Satya is translated variously as true, real, actual; authentic and sincere. In these times where truth seems arbitrary and is used as a means of manipulation,
we may ask, “is there A truth?”
Ask yourself about your own Yoga practice:
Is my truth as to what constitutes the best practice for me today the same as it was last month? Last year? Decade?
Hmm: so truth is a slippery slope?
Yoga teachers: Answer this question from a
student, truthfully-
“Shall I look up in Virabhadrasana 1 (first warrior)?”
For some students the answer is a resounding yes!
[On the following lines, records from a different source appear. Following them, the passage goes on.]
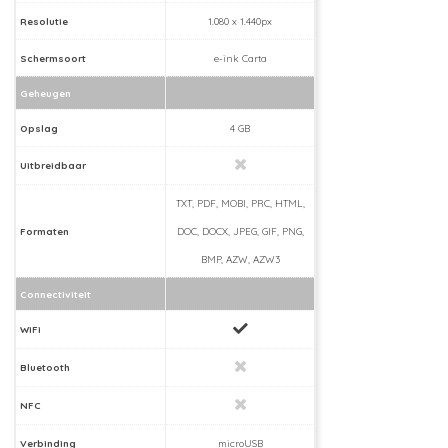
Resolutie
1.080 x 1.440px
Schermsoort
e-ink Carta
Geheugen
Opslag
4 GB
Uitbreidbaar
TXT, PDF, MOBI, PRC, HTML,
Formaten
DOC, DOCX, JPEG, GIF, PNG,
BMP, AZW, AZW3
Connectiviteit
WiFi
Bluetooth
NFC
Verbinding
microUSB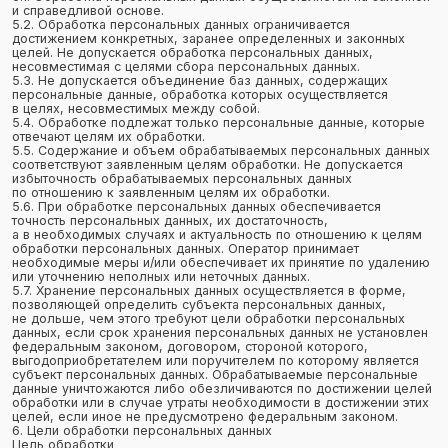
Сбор, запись, систематизация, накопление, хранение,
уничтожение и обезличивание персональных данных
7. Условия обработки персональных данных
7.1. Обработка персональных данных осуществляется с согласия
субъекта персональных данных на обработку его персональных
данных.
7.2. Обработка персональных данных необходима для достижения
целей, предусмотренных международным договором Российской
Федерации или законом, для осуществления возложенных
законодательством Российской Федерации на оператора функций,
полномочий и обязанностей.
7.3. Обработка персональных данных необходима для
осуществления правосудия, исполнения судебного акта, акта
другого органа или должностного лица, подлежащих исполнению
в соответствии с законодательством Российской Федерации
об исполнительном производстве.
7.4. Обработка персональных данных необходима для исполнения
договора, стороной которого либо выгодоприобретателем или
поручителем по которому является субъект персональных
данных, а также для заключения договора по инициативе субъекта
персональных данных или договора, по которому субъект
персональных данных будет являться выгодоприобретателем или
поручителем.
7.5. Обработка персональных данных необходима для
осуществления прав и законных интересов оператора или третьих
лиц либо для достижения общественно значимых целей при
условии, что при этом не нарушаются права и свободы субъекта
персональных данных.
7.6. Осуществляется обработка персональных данных, доступ
неограниченного круга лиц к которым предоставлен субъектом
персональных данных либо по его просьбе (далее —
общедоступные персональные данные).
7.7. Осуществляется обработка персональных данных,
подлежащих опубликованию или обязательному раскрытию
в соответствии с федеральным законом.
8. Порядок сбора, хранения, передачи и других видов обработки
персональных данных
Безопасность персональных данных, которые обрабатываются
Оператором, обеспечивается путем реализации правовых,
организационных и технических мер, необходимых для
Yet for others with neck issues, perhaps the answer is
no, or at least not now.
Hmm.. so the truth depends?

Satya is one of the 7 great utterances (vyahtri) and second of the Yamas or disciplines from Patanjali’s Sutras.
If we agree that the root sat means truth, and -ya implies action, maybe we can embrace this idea not as an unchangeable thing, but as a practice:
the ongoing effort to align ourselves with that which is.

Yes, here is another practice, and not a rule like you heard from your parents: Always tell the truth!
But rather, an ongoing inquiry, digging away at our fears and desires and our need for security, to uncover some greater, enduring understanding:
All living beings are one. To align ourselves with that truth – as best we can – is to live a life filled with wonder and compassion, and our deeds, words and thoughts flow from our hearts peacefully and yes, honestly.